Plaintiff testified Anderson expressly agreed the pipes might be placed in the wall. This is corroborated by all the circumstances, including the facts that plaintiff expended large sums of money relying upon his right to so place the pipes, that Anderson stood by and saw those expenditures made without protest, and further knowingly sold land to plaintiff to enable him to carry out his scheme of improvement, which required pipes to transfer steam and water from the powerhouse to the mill. In the face of all the admitted facts, Anderson’s denial of his consent is without avail. Upon this branch of the case, the trial court finds, inter alia: “When the plaintiff bought the small strip.......from Anderson, it was with the express purpose of building a powerhouse and conveying steam from that powerhouse to the mill .by means of a pipe. Not only did he have Anderson’s consent thereto, but Anderson gave him the right temporarily to run the pipe overhead over the land now owned by the defendant until the concrete wall, with the pipes in it, was completed. Anderson denies that he consented, but admits that he gave temporary right to carry the pipe overhead, and he saw the work in progress, made no objection, and delivered the deed to the plaintiff after the work was done.” The facts here so strongly suggest Anderson’s consent as seemingly to constitute an implied license, even in the absence of evidence of an ex*78press one, for, “When the owner of land, with full knowledge of the facts, tacitly permits another repeatedly to do acts upon the land, a license may be implied from his failure to object”: 25 Cyc. 642. Since the passage of the Act of May 28, 1913, P. L. 358, it is not an indispensable requisite that plaintiff’s bill, although met by a responsive answer, should be supported by the testimony of two witnesses, or what is equivalent thereto.

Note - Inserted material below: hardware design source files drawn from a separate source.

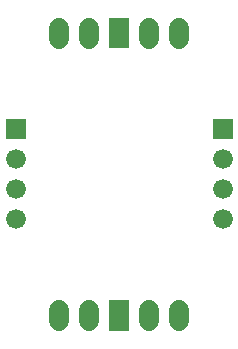
<source format=gbs>
G04 Layer: BottomSolderMaskLayer*
G04 EasyEDA v6.4.31, 2022-02-03 12:49:45*
G04 a9be7c87d83144a3bb2ccb21b8cae2d4,a012b36b664746af8e538b06cf3162c4,10*
G04 Gerber Generator version 0.2*
G04 Scale: 100 percent, Rotated: No, Reflected: No *
G04 Dimensions in millimeters *
G04 leading zeros omitted , absolute positions ,4 integer and 5 decimal *
%FSLAX45Y45*%
%MOMM*%

%ADD28C,1.6764*%
%ADD36R,1.6764X1.6764*%

%LPD*%
D28*
X2794000Y3296264D02*
G01*
X2794000Y3203745D01*
X2540000Y3296264D02*
G01*
X2540000Y3203745D01*
X2032000Y3296264D02*
G01*
X2032000Y3203745D01*
X1778000Y3296264D02*
G01*
X1778000Y3203745D01*
X2794000Y5686252D02*
G01*
X2794000Y5593732D01*
X2540000Y5686252D02*
G01*
X2540000Y5593732D01*
X2032000Y5686252D02*
G01*
X2032000Y5593732D01*
X1778000Y5686252D02*
G01*
X1778000Y5593732D01*
G36*
X2202179Y3119881D02*
G01*
X2202179Y3379978D01*
X2369820Y3379978D01*
X2369820Y3119881D01*
G37*
G36*
X2202179Y5510021D02*
G01*
X2202179Y5770118D01*
X2369820Y5770118D01*
X2369820Y5510021D01*
G37*
D36*
G01*
X1409700Y4826000D03*
D28*
G01*
X1409700Y4572000D03*
G01*
X1409700Y4318000D03*
G01*
X1409700Y4064000D03*
D36*
G01*
X3162300Y4826000D03*
D28*
G01*
X3162300Y4572000D03*
G01*
X3162300Y4318000D03*
G01*
X3162300Y4064000D03*
M02*

</source>
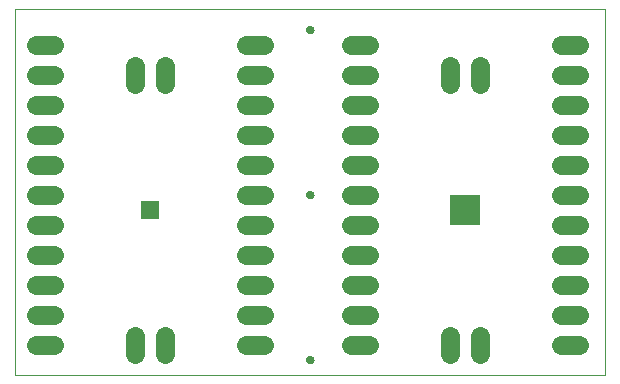
<source format=gbs>
G75*
%MOIN*%
%OFA0B0*%
%FSLAX24Y24*%
%IPPOS*%
%LPD*%
%AMOC8*
5,1,8,0,0,1.08239X$1,22.5*
%
%ADD10C,0.0000*%
%ADD11C,0.0276*%
%ADD12R,0.0631X0.0631*%
%ADD13R,0.0985X0.0985*%
%ADD14C,0.0640*%
D10*
X000100Y003500D02*
X000100Y015705D01*
X019785Y015705D01*
X019785Y003500D01*
X000100Y003500D01*
X009825Y004000D02*
X009827Y004021D01*
X009833Y004041D01*
X009842Y004061D01*
X009854Y004078D01*
X009869Y004092D01*
X009887Y004104D01*
X009907Y004112D01*
X009927Y004117D01*
X009948Y004118D01*
X009969Y004115D01*
X009989Y004109D01*
X010008Y004098D01*
X010025Y004085D01*
X010038Y004069D01*
X010049Y004051D01*
X010057Y004031D01*
X010061Y004011D01*
X010061Y003989D01*
X010057Y003969D01*
X010049Y003949D01*
X010038Y003931D01*
X010025Y003915D01*
X010008Y003902D01*
X009989Y003891D01*
X009969Y003885D01*
X009948Y003882D01*
X009927Y003883D01*
X009907Y003888D01*
X009887Y003896D01*
X009869Y003908D01*
X009854Y003922D01*
X009842Y003939D01*
X009833Y003959D01*
X009827Y003979D01*
X009825Y004000D01*
X009825Y009500D02*
X009827Y009521D01*
X009833Y009541D01*
X009842Y009561D01*
X009854Y009578D01*
X009869Y009592D01*
X009887Y009604D01*
X009907Y009612D01*
X009927Y009617D01*
X009948Y009618D01*
X009969Y009615D01*
X009989Y009609D01*
X010008Y009598D01*
X010025Y009585D01*
X010038Y009569D01*
X010049Y009551D01*
X010057Y009531D01*
X010061Y009511D01*
X010061Y009489D01*
X010057Y009469D01*
X010049Y009449D01*
X010038Y009431D01*
X010025Y009415D01*
X010008Y009402D01*
X009989Y009391D01*
X009969Y009385D01*
X009948Y009382D01*
X009927Y009383D01*
X009907Y009388D01*
X009887Y009396D01*
X009869Y009408D01*
X009854Y009422D01*
X009842Y009439D01*
X009833Y009459D01*
X009827Y009479D01*
X009825Y009500D01*
X009825Y015000D02*
X009827Y015021D01*
X009833Y015041D01*
X009842Y015061D01*
X009854Y015078D01*
X009869Y015092D01*
X009887Y015104D01*
X009907Y015112D01*
X009927Y015117D01*
X009948Y015118D01*
X009969Y015115D01*
X009989Y015109D01*
X010008Y015098D01*
X010025Y015085D01*
X010038Y015069D01*
X010049Y015051D01*
X010057Y015031D01*
X010061Y015011D01*
X010061Y014989D01*
X010057Y014969D01*
X010049Y014949D01*
X010038Y014931D01*
X010025Y014915D01*
X010008Y014902D01*
X009989Y014891D01*
X009969Y014885D01*
X009948Y014882D01*
X009927Y014883D01*
X009907Y014888D01*
X009887Y014896D01*
X009869Y014908D01*
X009854Y014922D01*
X009842Y014939D01*
X009833Y014959D01*
X009827Y014979D01*
X009825Y015000D01*
D11*
X009943Y015000D03*
X009943Y009500D03*
X009943Y004000D03*
D12*
X004600Y009000D03*
D13*
X015100Y009000D03*
D14*
X011900Y008500D02*
X011300Y008500D01*
X011300Y009500D02*
X011900Y009500D01*
X011900Y010500D02*
X011300Y010500D01*
X011300Y011500D02*
X011900Y011500D01*
X011900Y012500D02*
X011300Y012500D01*
X011300Y013500D02*
X011900Y013500D01*
X011900Y014500D02*
X011300Y014500D01*
X008400Y014500D02*
X007800Y014500D01*
X007800Y013500D02*
X008400Y013500D01*
X008400Y012500D02*
X007800Y012500D01*
X007800Y011500D02*
X008400Y011500D01*
X008400Y010500D02*
X007800Y010500D01*
X007800Y009500D02*
X008400Y009500D01*
X008400Y008500D02*
X007800Y008500D01*
X007800Y007500D02*
X008400Y007500D01*
X008400Y006500D02*
X007800Y006500D01*
X007800Y005500D02*
X008400Y005500D01*
X008400Y004500D02*
X007800Y004500D01*
X005100Y004800D02*
X005100Y004200D01*
X004100Y004200D02*
X004100Y004800D01*
X001400Y004500D02*
X000800Y004500D01*
X000800Y005500D02*
X001400Y005500D01*
X001400Y006500D02*
X000800Y006500D01*
X000800Y007500D02*
X001400Y007500D01*
X001400Y008500D02*
X000800Y008500D01*
X000800Y009500D02*
X001400Y009500D01*
X001400Y010500D02*
X000800Y010500D01*
X000800Y011500D02*
X001400Y011500D01*
X001400Y012500D02*
X000800Y012500D01*
X000800Y013500D02*
X001400Y013500D01*
X001400Y014500D02*
X000800Y014500D01*
X004100Y013800D02*
X004100Y013200D01*
X005100Y013200D02*
X005100Y013800D01*
X011300Y007500D02*
X011900Y007500D01*
X011900Y006500D02*
X011300Y006500D01*
X011300Y005500D02*
X011900Y005500D01*
X011900Y004500D02*
X011300Y004500D01*
X014600Y004800D02*
X014600Y004200D01*
X015600Y004200D02*
X015600Y004800D01*
X018300Y004500D02*
X018900Y004500D01*
X018900Y005500D02*
X018300Y005500D01*
X018300Y006500D02*
X018900Y006500D01*
X018900Y007500D02*
X018300Y007500D01*
X018300Y008500D02*
X018900Y008500D01*
X018900Y009500D02*
X018300Y009500D01*
X018300Y010500D02*
X018900Y010500D01*
X018900Y011500D02*
X018300Y011500D01*
X018300Y012500D02*
X018900Y012500D01*
X018900Y013500D02*
X018300Y013500D01*
X018300Y014500D02*
X018900Y014500D01*
X015600Y013800D02*
X015600Y013200D01*
X014600Y013200D02*
X014600Y013800D01*
M02*

</source>
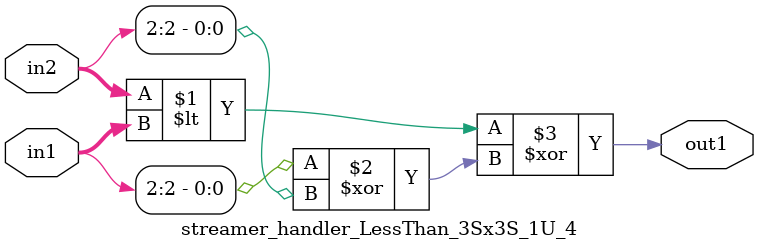
<source format=v>

`timescale 1ps / 1ps


module streamer_handler_LessThan_3Sx3S_1U_4( in2, in1, out1 );

    input [2:0] in2;
    input [2:0] in1;
    output out1;

    
    // rtl_process:streamer_handler_LessThan_3Sx3S_1U_4/streamer_handler_LessThan_3Sx3S_1U_4_thread_1
    assign out1 = (in2 < in1 ^ (in1[2] ^ in2[2]));

endmodule


</source>
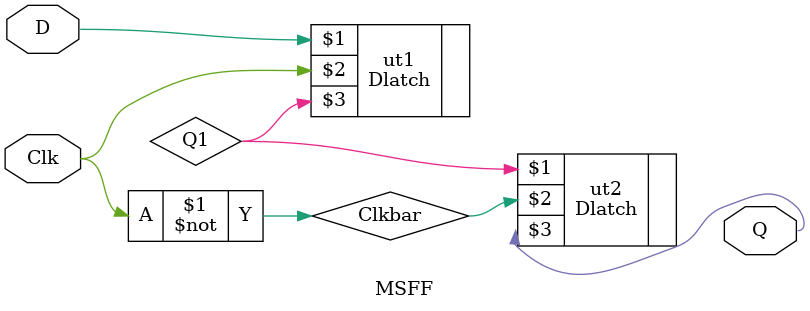
<source format=sv>
module MSFF (input D,Clk,output Q);
    wire Clkbar,Q1;
  not #6 (Clkbar,Clk);
  Dlatch ut1 (D,Clk,Q1);
  Dlatch ut2 (Q1,Clkbar,Q);
endmodule
</source>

Anderson’s consent to the placing of the pipes under the wall, having been acted upon by plaintiff at great expense, constituted an irrevocable parol license (Thompson v. McElarney, 82 Pa. 174; Lacy v. Arnett, 33 Pa. 169; Ebner v. Stichter, 19 Pa. 19; Rerick v. Kern, 14 S. & R. 267; Le Fevre v. Le Fevre, 4 S. & R. 240), which, coupled with his knowledge and acquiescence, equitably estopped him from interfering with such pipes: Baldwin v. Taylor et al., 166 Pa. 507; Willis v. Swartz, 28 Pa. 413; Marsh v. Weckerly, 13 Pa. 250; M’Kelvey v. Truby, 4 W. & S. 323. Anderson should have objected, if at all, when he stood by and saw what plaintiff was doing, for it is a familiar principle in equity, “that if a man has been silent when he ought in conscience to have spoken, he shall not be permitted to speak when conscience requires him to keep silent”; quoted in Bigelow on Estoppel, p. 650; and see Chapman v. Chapman, 59 Pa. 214; Wahl v. Pitts. & West. Ry., 158 Pa. 257. But in view of the finding of an express consent, it is not necessary to determine whether silence would here have worked an estoppel.

The improvement had been made when defendant bought and there is no suggestion or pretense that it was not' fully known to him, hence his rights are no greater than those of Anderson. Defendant took subject to the servitude: Cannon v. Boyd, 73 Pa. 179; Sharpe v. Scheible, 162 Pa. 341; Zell v. Universalist Society, 119 Pa. 390; Ormsby v. Pinkerton, 159 Pa. 458.

The decree is affirmed at the costs of appellant.